Romanian inmates get early release 

Romanian inmates get early release 

Overcrowding and filthy conditions in Romanian prisons will allow thousands of convicts to regain their freedom regardless of their crimes as anti-corruption protests have gripped Bucharest.

Last month, 530 prisoners were freed, including 33 murderers, 47 rapists and two paedophiles, because legislation has cut six days off every prisoner’s sentence for every 30 days they spent incarcerated in what have been called the EU’s most “inhumane and degrading” jails.

Three dangerous inmates from a maximum-security jail in Giurgiu, southern Romania, were released by mistake, according to the Romanian media.

The rapist, robber and human trafficker, according to Giurgiu prison director Marius Fulga, were released due to an error in calculating the days for each detainee. One man was still on the run, Mediafax reported.

Another 3,500 prisoners became eligible for parole this month because of reduced sentences, with around 8,000 set to find their freedom during the first year.

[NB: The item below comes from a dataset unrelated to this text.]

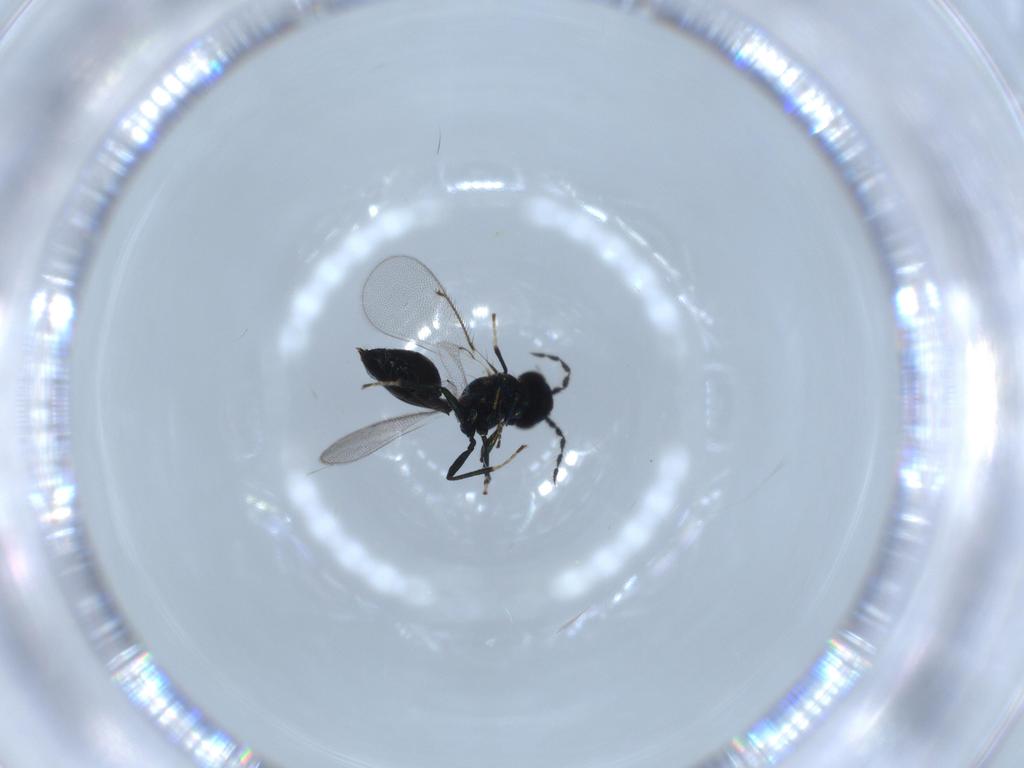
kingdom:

The Romanian media reported that a man, who was released a year early from a 10-year rape term, had robbed and sexually assaulted a woman in Bucharest four days after his release.

Earlier this year the European Court of Human Rights criticised Romania’s prison conditions after four convicts complained about overcrowding, filthy conditions, substandard food and infestations of rats.

In April the court told Bucharest that it needed to produce a plan to reform its prisons.

“There have been a series of judgements from the European Court of Human Rights concerning inadequate prison conditions in Romania going back several years,” Council of Europe spokesman said.

“The Council of Europe’s Committee of Ministers is working with the Romanian authorities to address these issues.”

There are fears the new measures could be used to release corrupt politicians and officials. So-called VIP prisoners avoid the problems of other inmates, who are reportedly confined 18-20 per cell on average.

More than 10,000 people took part in protests across Romania on Sunday in an attempt to stop the government from passing legislation they say would weaken the anti-corruption prosecutor.

Demonstrators shouted “Justice, not corruption” and “We don’t want to be a nation of thieves” as they marched through the capital, Bucharest, and other cities.

Under the proposals, the justice minister would have the power to appoint and dismiss leading prosecutors, something only the president can do currently.

The anti-corruption prosecutor’s office would have its powers limited and be prevented from investigating magistrates.